Request 1
Can you write out the Yantai passage starting with "The largest fishing" and going on through "one development zone.", changing "watchtowers" to "beacon towers"?
::: Passage shown
Yantai (Simplified Chinese: 烟台; Traditional Chinese: 煙臺; Pinyin: Yāntái) is a prefecture-level city in northeastern Shandong province, People's Republic of China. Located on the southern coast of the Bohai Sea and the eastern coast of the Bohai Bay, Yantai borders the cities of Qingdao and Weihai to the southwest and east respectively.

The largest fishing seaport in Shandong and a robust economic center today, Yantai used to be known to the West as Chefoo, a misnomer which refers, in Chinese, solely to Zhifu Island, which is historically governed by Yantai.

The contemporary name of Yantai came from the watchtowers constructed on Mount Qi in 1398, during the reign of the Hongwu Emperor, founding emperor of the Ming Dynasty (yan—smoke; tai—tower). The towers served to raise alarms against invasions of Japanese pirates.


The prefecture-level city of Yantai administers 12 county-level divisions, including 4 districts, 7 county-level cities, 1 county and one development zone.

These are further divided into 148 township-level divisions, including 94 towns, 6 townships and 48 subdistricts.


The region was inhabited by the non-Han people of the Eastern Yi (東夷), who were believed to have established a small state during the Xia Dynasty on the site of present-day Laizhou City. It became a feudal state called Lai (萊國) until the Warring States Period, when it was annexed by the State of Qi. During the Qin Dynasty, Yantai belonged to the Qi Prefecture, later renamed Donglai Prefecture (東萊郡) during the Han Dynasty. The area was known as the Donglai Kingdom during the Jin Dynasty (265-420) but later returned to prefecture status (first jùn, then zhōu). In the Tang Dynasty and following it was known as the Teng-chou prefecture, part of Henan Circuit. Next, the city became the Laizhou Subprefecture (萊州府) and, eventually, the Dengzhou Subprefecture (登州府) in the time of the Qing Dynasty.
::::::
Request 2
Could you copy the entire listing below word for word, leaving the pictures out?
::: Records for this task
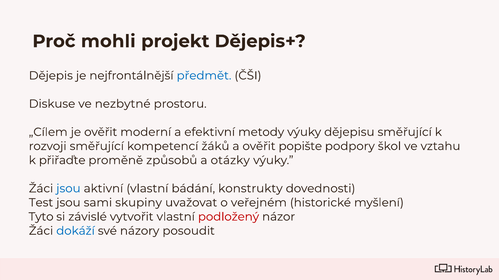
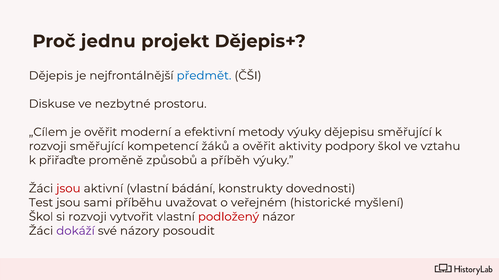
mohli: mohli -> jednu
popište: popište -> aktivity
otázky: otázky -> příběh
jsou at (68, 189) colour: blue -> red
skupiny: skupiny -> příběhu
Tyto at (41, 217): Tyto -> Škol
si závislé: závislé -> rozvoji
dokáží colour: blue -> purple
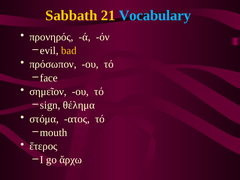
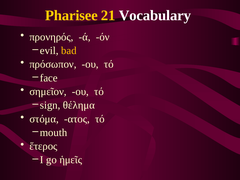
Sabbath: Sabbath -> Pharisee
Vocabulary colour: light blue -> white
ἄρχω: ἄρχω -> ἡμεῖς
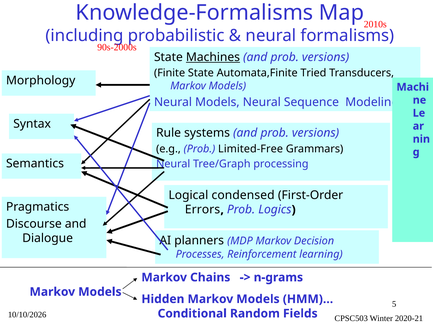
::::::
Right answer 1
The largest fishing seaport in Shandong and a robust economic center today, Yantai used to be known to the West as Chefoo, a misnomer which refers, in Chinese, solely to Zhifu Island, which is historically governed by Yantai.

The contemporary name of Yantai came from the beacon towers constructed on Mount Qi in 1398, during the reign of the Hongwu Emperor, founding emperor of the Ming Dynasty (yan—smoke; tai—tower). The towers served to raise alarms against invasions of Japanese pirates.


The prefecture-level city of Yantai administers 12 county-level divisions, including 4 districts, 7 county-level cities, 1 county and one development zone.

Right answer 2
mohli: mohli -> jednu
popište: popište -> aktivity
otázky: otázky -> příběh
jsou at (68, 189) colour: blue -> red
skupiny: skupiny -> příběhu
Tyto at (41, 217): Tyto -> Škol
si závislé: závislé -> rozvoji
dokáží colour: blue -> purple
Sabbath: Sabbath -> Pharisee
Vocabulary colour: light blue -> white
ἄρχω: ἄρχω -> ἡμεῖς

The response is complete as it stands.